DeepSeek’s strengths include image recognition and surveillance, achieving high accuracy rates in facial recognition (97%) and object detection (92%). It is capable of processing 50 terabytes of data daily, excelling in real-time data analysis and large-scale deep learning applications. Meanwhile, Krutrim performs well in sentiment analysis (89%) and text classification (85%), processing 20 terabytes of data daily.

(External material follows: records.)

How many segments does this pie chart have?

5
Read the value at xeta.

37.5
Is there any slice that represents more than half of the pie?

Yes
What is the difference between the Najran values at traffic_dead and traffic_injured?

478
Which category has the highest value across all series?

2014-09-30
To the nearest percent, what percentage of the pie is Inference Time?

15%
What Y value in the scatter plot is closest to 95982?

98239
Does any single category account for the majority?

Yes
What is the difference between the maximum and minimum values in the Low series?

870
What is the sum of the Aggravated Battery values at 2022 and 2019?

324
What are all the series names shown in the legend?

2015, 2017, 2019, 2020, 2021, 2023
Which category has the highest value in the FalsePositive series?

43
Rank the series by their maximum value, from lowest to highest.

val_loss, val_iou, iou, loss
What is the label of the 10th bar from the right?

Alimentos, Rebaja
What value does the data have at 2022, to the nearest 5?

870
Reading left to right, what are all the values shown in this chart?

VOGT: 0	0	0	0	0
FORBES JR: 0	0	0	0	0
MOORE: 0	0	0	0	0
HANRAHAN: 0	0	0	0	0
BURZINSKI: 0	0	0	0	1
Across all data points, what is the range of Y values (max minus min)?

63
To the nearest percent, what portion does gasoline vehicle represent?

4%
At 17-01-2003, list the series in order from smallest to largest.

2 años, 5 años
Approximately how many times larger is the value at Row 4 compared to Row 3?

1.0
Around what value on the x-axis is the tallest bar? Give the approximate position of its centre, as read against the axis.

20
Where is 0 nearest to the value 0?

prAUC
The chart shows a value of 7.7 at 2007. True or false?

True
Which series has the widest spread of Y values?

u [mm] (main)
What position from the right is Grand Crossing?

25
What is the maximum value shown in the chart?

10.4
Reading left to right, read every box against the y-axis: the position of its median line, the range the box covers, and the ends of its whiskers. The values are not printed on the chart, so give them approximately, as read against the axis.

Additionally, Krutrim has a 95% accuracy rate in understanding regional languages.
DeepSeek R-1 also surpasses Krutrim Pro in scalability, supporting distributed systems for handling vast datasets, while Krutrim Pro is limited to language-specific tasks. DeepSeek R-1 adapts quickly to new data, training on visual datasets within weeks, while Krutrim Pro requires several months to fine-tune for specific dialects.
Unlike legacy tech companies, new-age AI start-ups in India are taking initiatives to build foundational LLMs within India, focussing on vernacular languages and Indian customer base. However, these start-ups are struggling to secure substantial investments for development. In 2024, Indian AI start-ups raised a total of $166mn, significantly lower than the $518.2mn raised in 2022, according to Business Standard.
On the other hand, the US is investing $500bn to build a robust AI infrastructure in the country to tackle any foreign competition in the AI space. Britain’s government has launched an AI opportunities action plan in the country, investing around $14bn in AI development. China has also come up with a powerful global AI competitor- DeepSeek.